SUSTAINABLE ART, IMPACTFUL COMMUNITY.

In 2018, Arts Help launched the A.R.T.S Project. The venture focused on taking waste generated from billboards and creating unique, sustainable backpacks, and combating the environmental toll of the fast fashion industry.

“A.R.T.S” stands for the four primary focuses of the project: (A)wareness, (R)eusability, (T)ransformation, and (S)ustainability. In line with our sustainable mandate , Arts Help shifted focus towards the problems with the global growth of fast fashion. Global organizations estimate 20% of the world’s water waste comes from textile production, a number that increased drastically as fast fashion became an industry staple. But the crisis caused by mass-produced cheap clothing hasn’t even reached its peak, with environmental organizations estimating by 2050 that the textile industry will account for 26% of the world’s carbon budget.

With this project, Arts Help saw an opportunity not only to remedy a current problem, but also to inspire future generations to prevent further crises.
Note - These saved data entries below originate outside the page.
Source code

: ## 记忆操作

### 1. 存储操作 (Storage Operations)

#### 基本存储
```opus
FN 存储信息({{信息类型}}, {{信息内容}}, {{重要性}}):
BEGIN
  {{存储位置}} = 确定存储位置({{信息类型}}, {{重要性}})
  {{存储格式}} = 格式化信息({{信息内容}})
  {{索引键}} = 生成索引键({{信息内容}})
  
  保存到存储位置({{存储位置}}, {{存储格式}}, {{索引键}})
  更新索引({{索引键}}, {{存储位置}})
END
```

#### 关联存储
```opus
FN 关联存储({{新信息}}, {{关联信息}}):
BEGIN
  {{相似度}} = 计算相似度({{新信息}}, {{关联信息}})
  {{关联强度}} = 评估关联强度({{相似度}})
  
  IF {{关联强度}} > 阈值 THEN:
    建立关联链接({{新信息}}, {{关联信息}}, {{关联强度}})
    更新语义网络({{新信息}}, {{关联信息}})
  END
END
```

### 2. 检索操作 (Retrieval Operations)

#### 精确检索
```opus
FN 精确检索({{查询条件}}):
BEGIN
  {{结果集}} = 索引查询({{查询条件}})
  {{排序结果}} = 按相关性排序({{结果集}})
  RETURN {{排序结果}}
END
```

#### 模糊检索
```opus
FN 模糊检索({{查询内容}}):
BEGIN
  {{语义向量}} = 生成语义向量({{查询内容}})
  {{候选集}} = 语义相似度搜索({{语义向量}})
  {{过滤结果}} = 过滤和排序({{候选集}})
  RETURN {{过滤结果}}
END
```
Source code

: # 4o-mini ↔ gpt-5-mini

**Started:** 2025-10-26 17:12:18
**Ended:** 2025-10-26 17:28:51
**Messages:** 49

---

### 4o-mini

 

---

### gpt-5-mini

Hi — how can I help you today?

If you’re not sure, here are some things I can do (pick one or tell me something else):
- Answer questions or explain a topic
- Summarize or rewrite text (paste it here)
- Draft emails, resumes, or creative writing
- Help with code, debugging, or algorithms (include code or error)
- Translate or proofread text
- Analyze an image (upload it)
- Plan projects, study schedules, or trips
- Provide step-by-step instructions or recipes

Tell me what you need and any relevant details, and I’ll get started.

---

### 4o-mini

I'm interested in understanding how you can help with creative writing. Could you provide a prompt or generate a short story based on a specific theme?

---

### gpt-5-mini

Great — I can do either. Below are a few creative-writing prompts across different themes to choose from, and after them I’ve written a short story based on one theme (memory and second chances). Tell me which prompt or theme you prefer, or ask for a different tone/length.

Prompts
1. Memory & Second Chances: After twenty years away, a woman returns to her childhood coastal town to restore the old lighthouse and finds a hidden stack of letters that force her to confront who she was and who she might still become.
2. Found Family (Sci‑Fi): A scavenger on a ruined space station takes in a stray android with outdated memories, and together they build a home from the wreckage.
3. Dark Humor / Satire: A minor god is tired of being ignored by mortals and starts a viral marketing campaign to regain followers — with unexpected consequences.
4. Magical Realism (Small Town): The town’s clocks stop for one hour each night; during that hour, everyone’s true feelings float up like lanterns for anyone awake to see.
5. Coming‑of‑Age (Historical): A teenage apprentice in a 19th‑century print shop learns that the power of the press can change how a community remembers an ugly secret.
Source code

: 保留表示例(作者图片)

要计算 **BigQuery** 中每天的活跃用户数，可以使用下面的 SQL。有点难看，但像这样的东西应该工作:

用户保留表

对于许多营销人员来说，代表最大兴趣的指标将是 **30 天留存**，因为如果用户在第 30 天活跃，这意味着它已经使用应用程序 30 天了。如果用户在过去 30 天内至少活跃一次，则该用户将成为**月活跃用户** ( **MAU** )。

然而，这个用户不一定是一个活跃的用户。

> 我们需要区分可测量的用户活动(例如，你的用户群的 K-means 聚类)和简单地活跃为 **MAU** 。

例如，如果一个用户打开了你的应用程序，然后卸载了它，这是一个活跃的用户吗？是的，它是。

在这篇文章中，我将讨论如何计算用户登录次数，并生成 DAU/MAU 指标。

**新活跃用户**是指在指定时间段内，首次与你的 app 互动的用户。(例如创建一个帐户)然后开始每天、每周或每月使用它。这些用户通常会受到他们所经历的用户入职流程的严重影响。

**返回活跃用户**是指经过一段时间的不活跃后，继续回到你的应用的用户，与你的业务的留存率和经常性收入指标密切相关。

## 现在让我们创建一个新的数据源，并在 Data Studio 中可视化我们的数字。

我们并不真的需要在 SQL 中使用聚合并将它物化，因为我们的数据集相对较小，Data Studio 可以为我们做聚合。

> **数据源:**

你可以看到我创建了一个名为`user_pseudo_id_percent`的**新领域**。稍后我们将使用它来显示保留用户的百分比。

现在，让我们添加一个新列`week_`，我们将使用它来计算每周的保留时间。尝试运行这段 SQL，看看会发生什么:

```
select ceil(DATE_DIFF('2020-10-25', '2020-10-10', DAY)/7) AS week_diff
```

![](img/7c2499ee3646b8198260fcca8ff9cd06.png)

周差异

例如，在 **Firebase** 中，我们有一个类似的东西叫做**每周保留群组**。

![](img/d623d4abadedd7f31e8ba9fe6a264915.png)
Billboards are made of durable, waterproof high-quality vinyl, but are often discarded after their brief displays. Partnering with out-of-home billboard companies throughout Canada, Arts Help designers were inspired by the variety of typography, colors, and abstract designs collected. Each backpack only utilized existing material, and creators sewed together pieces into one-of-a-kind designs.

Photo provided by Raquel De Filippis

In May 2019, Arts Help sought to distribute the finished products to the community.  Ellicott Realty, Canada's largest independent boutique realty firm, sponsored the donation of many backpacks to under-funded elementary schools in the Greater Toronto Area.

Arts Help team member Raquel De Filippis visited schools to present workshops and in class programming to teach students about sustainability. The program focused on youth empowerment, and De Filippis noted how inspired and creative the students were when discussing fast fashion, and climate change solutions.

“Youth empowerment needs to showcase real problems and real solutions, and this project does just that,” said De Filippis, who was extremely touched by the students’ dedication to activism. Although the COVID-19 pandemic halted in-class programming, Arts Help strives to promote its sustainability campaign and education initiatives online.